Though it is often forgotten in the haze of the age, there is an obvious difference between an object of knowledge and relational knowledge. An authentic relationship, in which one is said to know another, is not possible without leaving space for x quantities. It is an act of relational violence to cut across another’s autonomy and agency by announcing what they are or are not, what they will or will not do. A relationship requires that I do not know for sure what some dear other will do tomorrow, or in what manner they may choose to appear, or not appear. That is for the keeping of the other, and it is their otherness that makes love possible. To reduce them to an object of knowledge is to colonise, instrumentalise, and subsume them from thou to it.

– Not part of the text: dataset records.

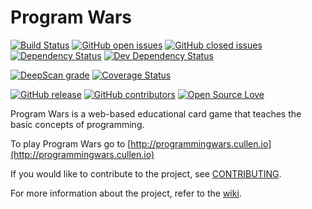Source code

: # Program Wars
[![Build Status](https://travis-ci.org/johnanvik/program-wars.svg?branch=master)](https://travis-ci.org/johnanvik/program-wars)
[![GitHub open issues](https://img.shields.io/github/issues-raw/johnanvik/program-wars.svg)](https://github.com/johnanvik/program-wars/issues)
[![GitHub closed issues](https://img.shields.io/github/issues-closed-raw/johnanvik/program-wars.svg)](https://github.com/johnanvik/program-wars/issues)
[![Dependency Status](https://david-dm.org/johnanvik/badges.svg)](https://david-dm.org/johnanvik/badges)
[![Dev Dependency Status](https://david-dm.org/johnanvik/program-wars/badges/dev-status.svg)](https://david-dm.org/johnanvik/program-wars//badges#info=devDependencies)

[![DeepScan grade](https://deepscan.io/api/projects/2681/branches/18540/badge/grade.svg)](https://deepscan.io/dashboard#view=project&pid=2681&bid=18540)
[![Coverage Status](https://coveralls.io/repos/github/johnanvik/program-wars/badge.svg)](https://coveralls.io/github/johnanvik/program-wars)

[![GitHub release](https://img.shields.io/github/release/johnanvik/program-wars.svg)](https://github.com/johnanvik/program-wars/releases/latest)
[![GitHub contributors](https://img.shields.io/github/contributors/johnanvik/program-wars.svg)](https://github.com/johnanvik/program-wars/graphs/contributors)
[![Open Source Love](https://badges.frapsoft.com/os/gpl/gpl.svg?v=102)](https://github.com/johnanvik/open-source-badge/)

Program Wars is a web-based educational card game that teaches the basic concepts of programming.

To play Program Wars go to [http://programmingwars.cullen.io](http://programmingwars.cullen.io)

If you would like to contribute to the project, see [CONTRIBUTING](CONTRIBUTING.md).

For more information about the project, refer to the [wiki](https://github.com/johnanvik/program-wars/wiki).
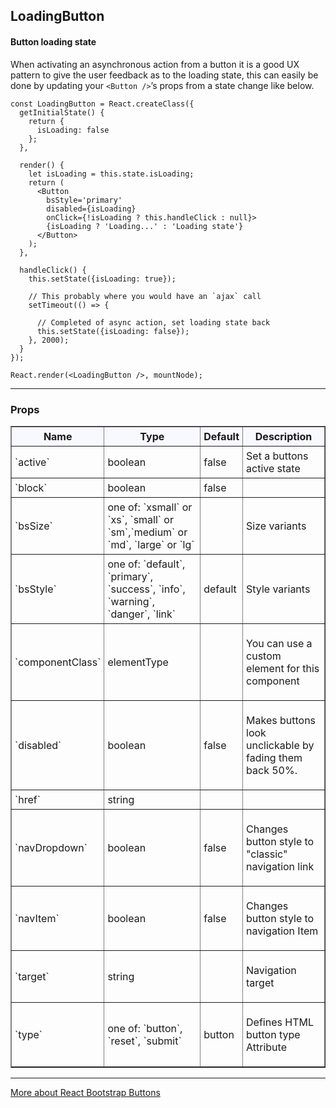 ## LoadingButton

#### Button loading state

When activating an asynchronous action from a button it is a good UX pattern to give the user feedback as to the loading state, this can easily be done by updating 
your `<Button />`’s props from a state change like below.

    const LoadingButton = React.createClass({
      getInitialState() {
        return {
          isLoading: false
        };
      },

      render() {
        let isLoading = this.state.isLoading;
        return (
          <Button
            bsStyle='primary'
            disabled={isLoading}
            onClick={!isLoading ? this.handleClick : null}>
            {isLoading ? 'Loading...' : 'Loading state'}
          </Button>
        );
      },

      handleClick() {
        this.setState({isLoading: true});
    
        // This probably where you would have an `ajax` call
        setTimeout(() => {
    
          // Completed of async action, set loading state back
          this.setState({isLoading: false});
        }, 2000);
      }
    });

    React.render(<LoadingButton />, mountNode);

----

### Props

<table border = "1" style="width: 100%"}>
 <thead style = "background-color: GhostWhite">
 <tr>
  <th style="padding:5px">Name</th>
  <th style="padding:5px">Type</th>
  <th style="padding:5px">Default</th>
  <th style="padding:5px">Description</th>
 </tr>
 </thead>
 <tbody>
  <tr>
   <td style="padding:5px"><span>`active`</span><span> </span></td>
   <td style="padding:5px"><div>boolean</div></td>
   <td style="padding:5px">false</td>
   <td style="padding:5px"><div>Set a buttons active state</div></td>
  </tr>
  <tr>
   <td style="padding:5px"><span>`block`</span><span> </span></td>
   <td style="padding:5px"><div>boolean</div></td>
   <td style="padding:5px">false</td>
   <td style="padding:5px"><div></div></td>
  </tr>
  <tr>
   <td style="padding:5px"><span>`bsSize`</span><span> </span></td>
   <td style="padding:5px"><div>one of: `xsmall` or `xs`, `small` or `sm`,`medium` or `md`, `large` or `lg`</div></td>
   <td style="padding:5px"></td>
   <td style="padding:5px"><div><p>Size variants</p></div></td>
  </tr>
  <tr>
   <td style="padding:5px"><span>`bsStyle`</span><span> </span></td>
   <td style="padding:5px"><div>one of: `default`, `primary`, `success`, `info`, `warning`, `danger`, `link`</div></td>
   <td style="padding:5px"><div>default</div></td>
   <td style="padding:5px"><div><p>Style variants</p></div></td>
  </tr>
  <tr>
   <td style="padding:5px"><span>`componentClass`</span><span> </span></td>
   <td style="padding:5px"><div>elementType</div></td>
   <td style="padding:5px"><div></div></td>
   <td style="padding:5px"><div><p>You can use a custom element for this component</p></div></td>
  </tr>
  <tr>
   <td style="padding:5px"><span>`disabled`</span><span> </span></td>
   <td style="padding:5px"><div>boolean</div></td>
   <td style="padding:5px"><div>false</div></td>
   <td style="padding:5px"><div><p>Makes buttons look unclickable by fading them back 50%.</p></div></td>
  </tr>
  <tr>
   <td style="padding:5px"><span>`href`</span><span> </span></td>
   <td style="padding:5px"><div>string</div></td>
   <td style="padding:5px"><div></div></td>
   <td style="padding:5px"><div></div></td>
  </tr>
  <tr>
   <td style="padding:5px"><span>`navDropdown`</span><span> </span></td>
   <td style="padding:5px"><div>boolean</div></td>
   <td style="padding:5px"><div>false</div></td>
   <td style="padding:5px"><div><p>Changes button style to "classic" navigation link</p></div></td>
  </tr>
  <tr>
   <td style="padding:5px"><span>`navItem`</span><span> </span></td>
   <td style="padding:5px"><div>boolean</div></td>
   <td style="padding:5px"><div>false</div></td>
   <td style="padding:5px"><div><p>Changes button style to navigation Item</p></div></td>
  </tr>
  <tr>
   <td style="padding:5px"><span>`target`</span><span> </span></td>
   <td style="padding:5px"><div>string</div></td>
   <td style="padding:5px"><div></div></td>
   <td style="padding:5px"><div><p>Navigation target</p></div></td>
  </tr>
  <tr>
   <td style="padding:5px"><span>`type`</span><span> </span></td>
   <td style="padding:5px"><div>one of: `button`, `reset`, `submit`</div></td>
   <td style="padding:5px"><div>button</div></td>
   <td style="padding:5px"><div><p>Defines HTML button type Attribute</p></div></td>
  </tr>
 </tbody>
</table>

---

<a href="http://react-bootstrap.github.io/components.html#buttons" target="_blank">More about React Bootstrap Buttons</a>
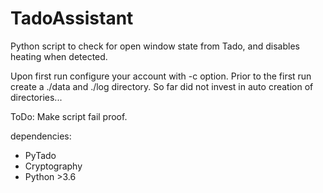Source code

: # TadoAssistant

Python script to check for open window state from Tado, and disables heating when detected.

Upon first run configure your account with -c option. 
Prior to the first run create a ./data and ./log directory. So far did not invest in auto creation of directories...

ToDo: Make script fail proof.

dependencies:
* PyTado
* Cryptography
* Python >3.6
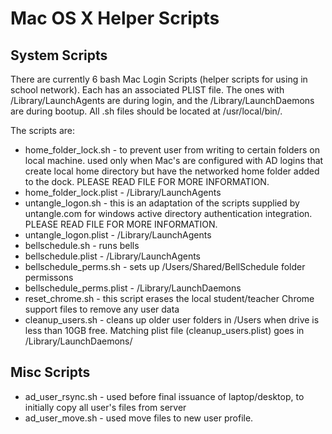 Mac OS X Helper Scripts
=======================

System Scripts
--------------
There are currently 6 bash Mac Login Scripts (helper scripts for using in school network).  Each has an associated PLIST file. The ones with /Library/LaunchAgents are during login, and the /Library/LaunchDaemons are during bootup.  All .sh files should be located at /usr/local/bin/.

The scripts are:

  - home_folder_lock.sh      - to prevent user from writing to certain folders on local machine.  used only when
                               Mac's are configured with AD logins that create local home directory but have the
                               networked home folder added to the dock.  PLEASE READ FILE FOR MORE INFORMATION.
  - home_folder_lock.plist   - /Library/LaunchAgents
  - untangle_logon.sh        - this is an adaptation of the scripts supplied by untangle.com for windows active
                               directory authentication integration.  PLEASE READ FILE FOR MORE INFORMATION.
  - untangle_logon.plist     - /Library/LaunchAgents
  - bellschedule.sh          - runs bells
  - bellschedule.plist       - /Library/LaunchAgents
  - bellschedule_perms.sh    - sets up /Users/Shared/BellSchedule folder permissons
  - bellschedule_perms.plist - /Library/LaunchDaemons
  - reset_chrome.sh          - this script erases the local student/teacher Chrome support files to remove any user data
  - cleanup_users.sh         - cleans up older user folders in /Users when drive is less than 10GB free.   Matching 
                               plist file (cleanup_users.plist) goes in /Library/LaunchDaemons/


Misc Scripts
------------
  - ad_user_rsync.sh         - used before final issuance of laptop/desktop, to initially copy all user's files from server
  - ad_user_move.sh          - used move files to new user profile.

Messianic apophasis suggests that confidence takes a relaxed grip. If certain groups would temper their hold on their special and privileged access to the messiah, they might become aware of what the First Century messianic saw very well, and with good humour: that the Messiah was constantly to be found outside the camp talking to some enemy, some heathen, some ghastly outsider; that the Messiah broke whichever religious boundary anyone presumed to draw around the situation; that even the Messiah, comically, claimed ignorance about the time and place and manner of the messianic age. The virtue described here was described by them also: “now we see dimly, as in a reflection,” they said, “but one day we will see face to face and will know…” If this acknowledgement of the unknown were not so unappealing to the religious imagination, there might be greater scope for a messianic commons, wherever there is good faith and goodwill amid the complex experience of the present.
Hi David this has been the theme of my heart this morning - resting in what we don't know. Paul said "if anyone thinks that he knows anything, he knows nothing yet as he ought to know". After 20+years I'm also re reading my underlings of Barth's book on Romans and love his term "coming to a shattering halt in the presence of God".
Also you have teased out the idea of the relational - I have also done that especially with the often aggrandised evangelical emphasis on experience - there is for me an experience of God which transcends the feeling being which I have termed *relational* experience.
The violent enclosing of land, the "enclosing violence of language", the danger of possession… It is as if some of our basic forms of verbal communication have been hijacked. Does apophatic precision exist, and if so how do its wordings sound?